Взял свою чарку и Михайлик.
И дрогнула ненароком рука юноши с первой в жизни чаркой.
И плеснулась на стол варенуха, и заколыхалось на столе слабенькое синее пламя.
— Ой! — неожиданно вскрикнула Огонь-Молодица.
— Что это вы, тетка? — тревожно спросил Михайлик.
— Так… ничего! Пустяки… Пейте!
Заглядевшись на адские огоньки в чарках, все почему-то молчали.
30
— Эрго бибамус! — отвечая мыслям своим, будто сам себе, обычной латынью сказал отец Игнатий Романюк.
Будучи ревностным слугою господа бога и всю жизнь поповствуя, он по шинкам не ходил, а вот сегодня был его первый выход меж гулящих людей, потому что отец Игнатий снял с себя сан служителя католической церкви.
— Эрго бибамус! — повторил он, сам себе удивляясь, ибо пьянственных слов его уста не произносили с юных лет.
— Выпьем! — согласились и поляки, прихотью судьбы заброшенные далеко от родного дома, недавние наемники гетмана Однокрыла, которым уже не хотелось воевать.
— Hex жие добры хлопак! — поднимая деревянный ковшик, произнес один из них.
— Живео, младич! — отозвались и сербы.
— Будь счастлив, мой хлопчик! — с добрым выражением на худом лице сказал Иван Покиван.
— Вот за этим, — задумчиво промолвил Романюк, — за этим я и спешил сюда: чтобы народы наши были вместе…

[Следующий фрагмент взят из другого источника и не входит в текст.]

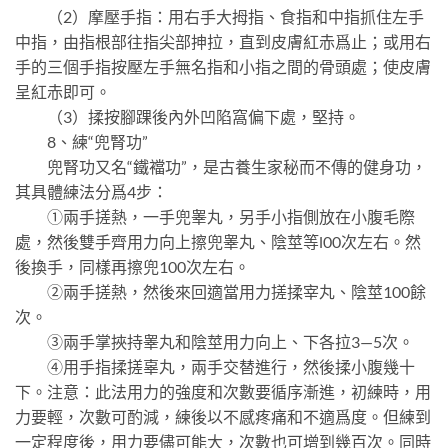
（2）摩壓手指：用右手大拇指、食指和中指抓住左手
中指，由指根部往指尖部抻拉，直到皮膚紅赤爲止；或用右
手的三個手指按壓左手無名指和小指之間的骨頭處；使皮膚
呈紅赤即可。
（3）揉按腳踝後內外凹陷窩偏下處，堅持。
8、練“兜腎功”
兜腎功又名“鐵襠功”，是古養生家秘而不傳的健身功，
其具體練法分爲4步：
①兩手搓熱，一手兜睾丸，另手小指側放在小腹毛際
處，然後雙手齊用力向上擦兜睾丸、陰莖等l00次左右。然
後換手，同樣再擦兜100次左右。
②兩手搓熱，然後來回適當用力搓揉宰丸、陰莖100餘
次。
③兩手掌挾持睾丸和陰莖用力向上、下各拉3—5次。
④用手指揉搓辜丸，兩手交替進行，然後揉小腹幾十
下。注意：此法用力的強度和次數要循序漸進，初練時，用
力要輕，次數可酌減，練後以不感疼痛和不適爲度。但練到
一定程度後，用力要儘可能大，次數也可增到幾百次。同時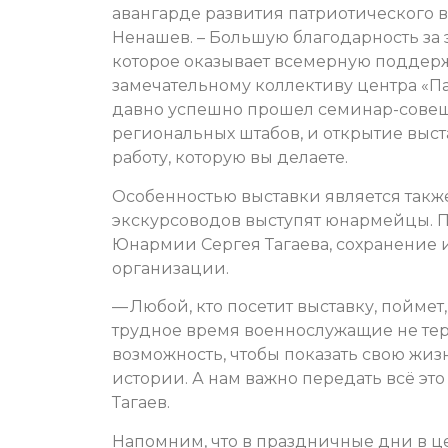
авангарде развития патриотического 
Ненашев. – Большую благодарность за э
которое оказывает всемерную поддерж
замечательному коллективу центра «Па
давно успешно прошел семинар-совеща
региональных штабов, и открытие выста
работу, которую вы делаете.
Особенностью выставки является также 
экскурсоводов выступят юнармейцы. П
Юнармии Сергея Тагаева, сохранение 
организации.
— Любой, кто посетит выставку, поймет,
трудное время военнослужащие не тер
возможность, чтобы показать свою жиз
истории. А нам важно передать всё эт
Тагаев.
Напомним, что в праздничные дни в це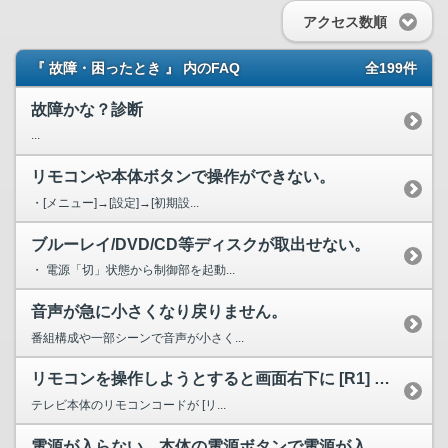
アクセス数順
『 故障・困ったとき 』 内のFAQ
全199件
故障かな？診断
...
リモコンや本体ボタンで操作ができない。
・[メニュー]→[設定]→[初期設...
ブルーレイ/DVD/CD等ディスクが取出せない。
・ 電源「切」状態から制御部を起動...
音声が急に小さくなり戻りません。
番組構成や一部シーンで音声が小さく...
リモコンを操作しようとすると画面右下に [R1] と表示が...
テレビ本体のリモコンコードが [リ...
電源が入らない。本体の電源ボタンで電源が入るが、リモコンで...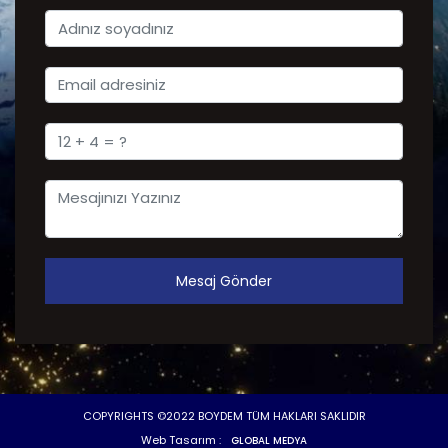
Mesaj Gönder
COPYRIGHTS ©2022 BOYDEM TÜM HAKLARI SAKLIDIR
Web Tasarım :
GLOBAL MEDYA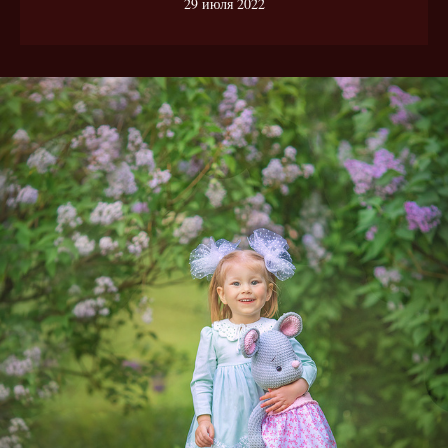
29 июля 2022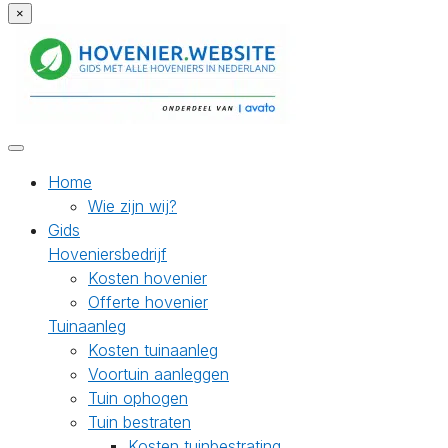
×
Home
Wie zijn wij?
Gids
Hoveniersbedrijf
Kosten hovenier
Offerte hovenier
Tuinaanleg
Kosten tuinaanleg
Voortuin aanleggen
Tuin ophogen
Tuin bestraten
Kosten tuinbestrating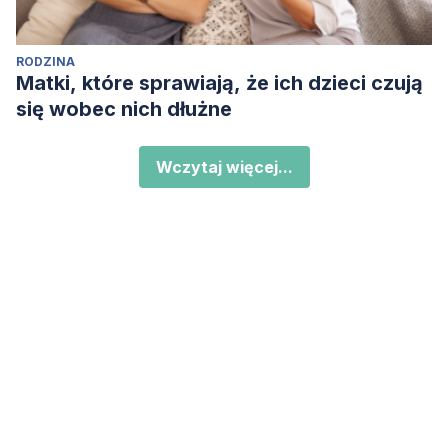
RODZINA
Matki, które sprawiają, że ich dzieci czują
się wobec nich dłużne
Wczytaj więcej...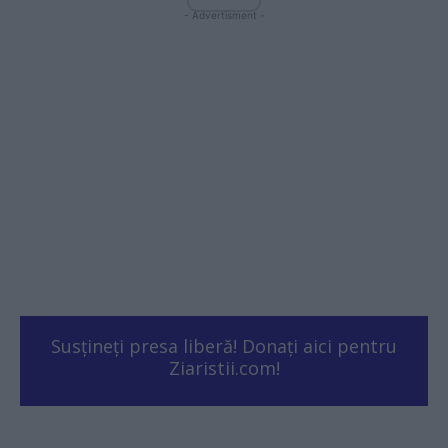
- Advertisment -
Susțineți presa liberă! Donați aici pentru
Ziaristii.com!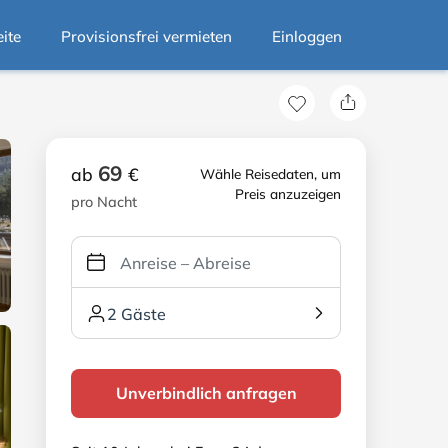
eite
Provisionsfrei vermieten
Einloggen
69
ab
€
Wähle Reisedaten, um
Preis anzuzeigen
pro Nacht
2 Gäste
Unverbindlich anfragen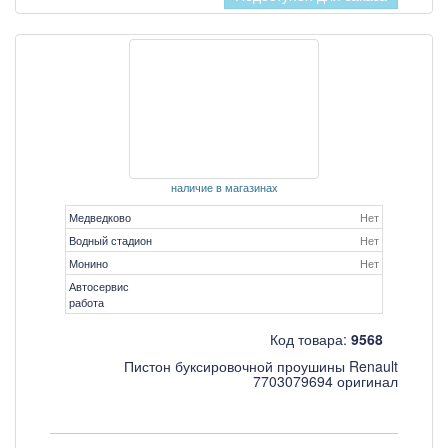
наличие в магазинах
Медведково
Нет
Водный стадион
Нет
Монино
Нет
Автосервис
работа
Код товара:
9568
Пистон буксировочной проушины Renault
7703079694 оригинал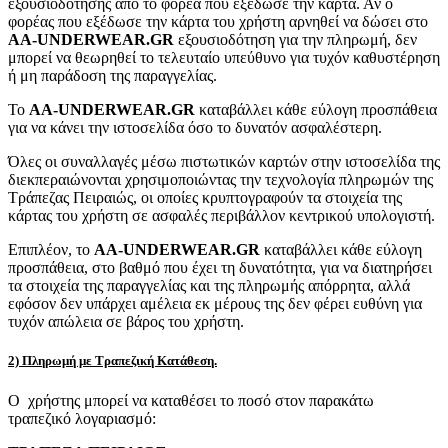
εξουσιοδότησης από το φορέα που εξέδωσε την κάρτα. Αν ο
φορέας που εξέδωσε την κάρτα του χρήστη αρνηθεί να δώσει στο
AA-UNDERWEAR.GR
εξουσιοδότηση για την πληρωμή, δεν
μπορεί να θεωρηθεί το τελευταίο υπεύθυνο για τυχόν καθυστέρηση
ή μη παράδοση της παραγγελίας.
Το
AA-UNDERWEAR.GR
καταβάλλει κάθε εύλογη προσπάθεια
για να κάνει την ιστοσελίδα όσο το δυνατόν ασφαλέστερη.
Όλες οι συναλλαγές μέσω πιστωτικών καρτών στην ιστοσελίδα της
διεκπεραιώνονται χρησιμοποιώντας την τεχνολογία πληρωμών της
Τράπεζας Πειραιώς, οι οποίες κρυπτογραφούν τα στοιχεία της
κάρτας του χρήστη σε ασφαλές περιβάλλον κεντρικού υπολογιστή.
Επιπλέον, το
AA-UNDERWEAR.GR
καταβάλλει κάθε εύλογη
προσπάθεια, στο βαθμό που έχει τη δυνατότητα, για να διατηρήσει
τα στοιχεία της παραγγελίας και της πληρωμής απόρρητα, αλλά
εφόσον δεν υπάρχει αμέλεια εκ μέρους της δεν φέρει ευθύνη για
τυχόν απώλεια σε βάρος του χρήστη.
2) Πληρωμή με Τραπεζική Κατάθεση.
Ο χρήστης μπορεί να καταθέσει το ποσό στον παρακάτω
τραπεζικό λογαριασμό: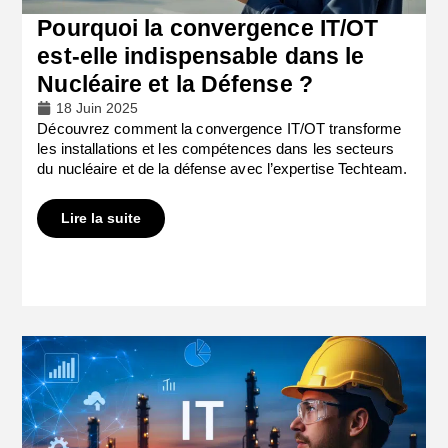
Pourquoi la convergence IT/OT
est-elle indispensable dans le
Nucléaire et la Défense ?
18 Juin 2025
Découvrez comment la convergence IT/OT transforme
les installations et les compétences dans les secteurs
du nucléaire et de la défense avec l’expertise Techteam.
Lire la suite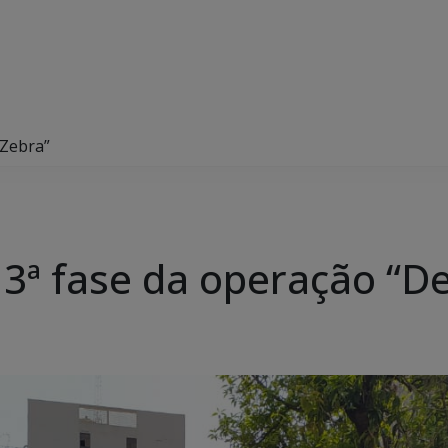
 Zebra”
za 3ª fase da operação “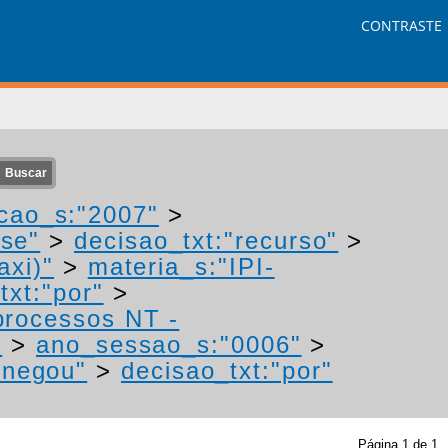
CONTRASTE
cao_s:"2007"
>
"se"
>
decisao_txt:"recurso"
>
axi)"
>
materia_s:"IPI-
txt:"por"
>
processos NT -
"
>
ano_sessao_s:"0006"
>
"negou"
>
decisao_txt:"por"
Página
1
de
1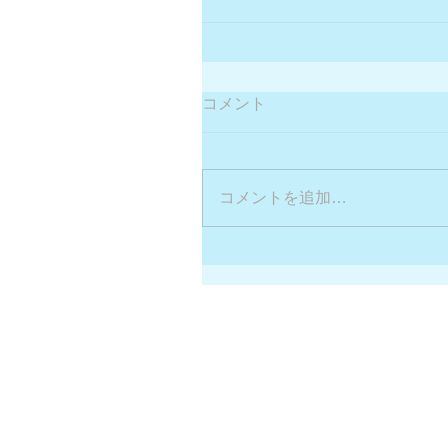
コメント
コメントを追加…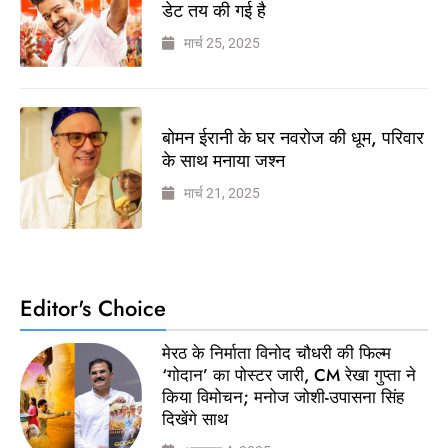
डेट तय की गई है
मार्च 25, 2025
बोमन ईरानी के घर नवरोज की धूम, परिवार
के साथ मनाया जश्न
मार्च 21, 2025
Editor's Choice
मेरठ के निर्माता विनोद चौधरी की फिल्म
‘गोदान’ का पोस्टर जारी, CM रेखा गुप्ता ने
किया विमोचन; मनोज जोशी-उपासना सिंह
दिखेंगे साथ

— Вместе! — поднял свой кубок еще один серб, Стоян Богосав, спасенный нынче от виселицы, и спросил у Романюка: — Когда ж будет твое послание, поп?
— Кому послание? — спросил Прудивус.
— Вот хожу и думаю, призывное послание сочиняю ко черкасам… к простому люду Украины.
— О чем послание?
— Чтоб держались Москвы, — отвечал Романюк и, встав, снова сказал — Эрго бибамус! — и мигом выпил огненную варенуху, потому как держать серебряный кубок не было сил, так он разогрелся от кипящей горилки, что полыхала синим огнем.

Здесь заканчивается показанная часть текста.